(Supplied records):
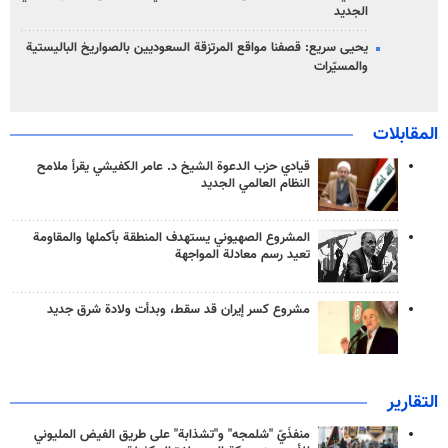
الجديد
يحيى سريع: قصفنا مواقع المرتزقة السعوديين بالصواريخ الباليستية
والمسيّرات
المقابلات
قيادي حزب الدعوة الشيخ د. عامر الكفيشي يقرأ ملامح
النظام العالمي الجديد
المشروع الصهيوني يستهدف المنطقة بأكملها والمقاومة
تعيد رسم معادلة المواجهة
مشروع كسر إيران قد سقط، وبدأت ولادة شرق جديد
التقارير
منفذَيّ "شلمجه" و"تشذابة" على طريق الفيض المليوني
...
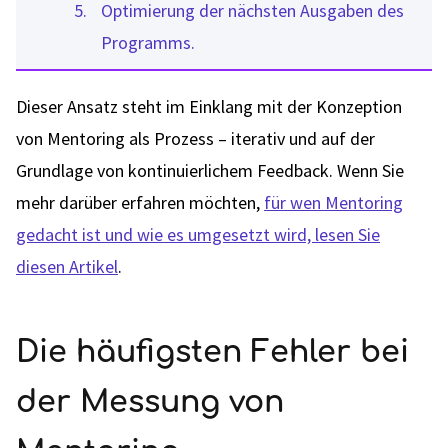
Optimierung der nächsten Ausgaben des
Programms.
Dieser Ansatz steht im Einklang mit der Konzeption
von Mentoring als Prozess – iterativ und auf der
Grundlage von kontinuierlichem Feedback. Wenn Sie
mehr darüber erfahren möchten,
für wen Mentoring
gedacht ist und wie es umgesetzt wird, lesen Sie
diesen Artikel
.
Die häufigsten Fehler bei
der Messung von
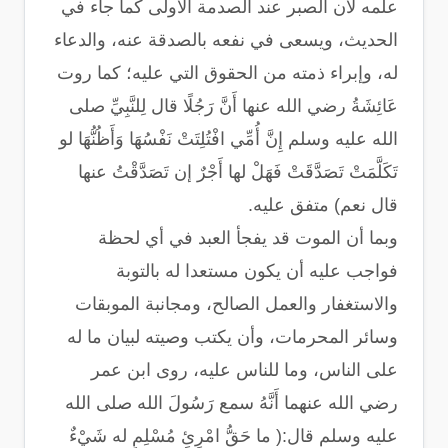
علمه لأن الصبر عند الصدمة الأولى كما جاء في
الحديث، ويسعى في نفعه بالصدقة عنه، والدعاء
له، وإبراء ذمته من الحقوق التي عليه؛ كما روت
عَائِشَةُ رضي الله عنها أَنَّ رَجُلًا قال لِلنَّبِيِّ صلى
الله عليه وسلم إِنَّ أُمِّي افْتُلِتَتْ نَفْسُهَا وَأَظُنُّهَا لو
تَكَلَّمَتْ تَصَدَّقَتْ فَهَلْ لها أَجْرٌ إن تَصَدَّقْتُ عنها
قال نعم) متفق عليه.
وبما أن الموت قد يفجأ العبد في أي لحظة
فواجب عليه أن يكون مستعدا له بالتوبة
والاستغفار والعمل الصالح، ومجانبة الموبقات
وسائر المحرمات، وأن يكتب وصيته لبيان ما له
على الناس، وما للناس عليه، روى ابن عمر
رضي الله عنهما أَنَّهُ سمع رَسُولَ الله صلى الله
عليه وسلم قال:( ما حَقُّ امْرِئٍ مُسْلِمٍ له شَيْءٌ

(Request): Within the entries above, give again exactly the lines starting at the one that contains "für wen Mentoring" and ending at the one that contains "له، وإبراء ذمته من الحقوق التي عليه؛ كما روت", leaving out the pictures.

(Answer):
für wen Mentoring
gedacht ist und wie es umgesetzt wird, lesen Sie
diesen Artikel
.
Die häufigsten Fehler bei
der Messung von
علمه لأن الصبر عند الصدمة الأولى كما جاء في
الحديث، ويسعى في نفعه بالصدقة عنه، والدعاء
له، وإبراء ذمته من الحقوق التي عليه؛ كما روت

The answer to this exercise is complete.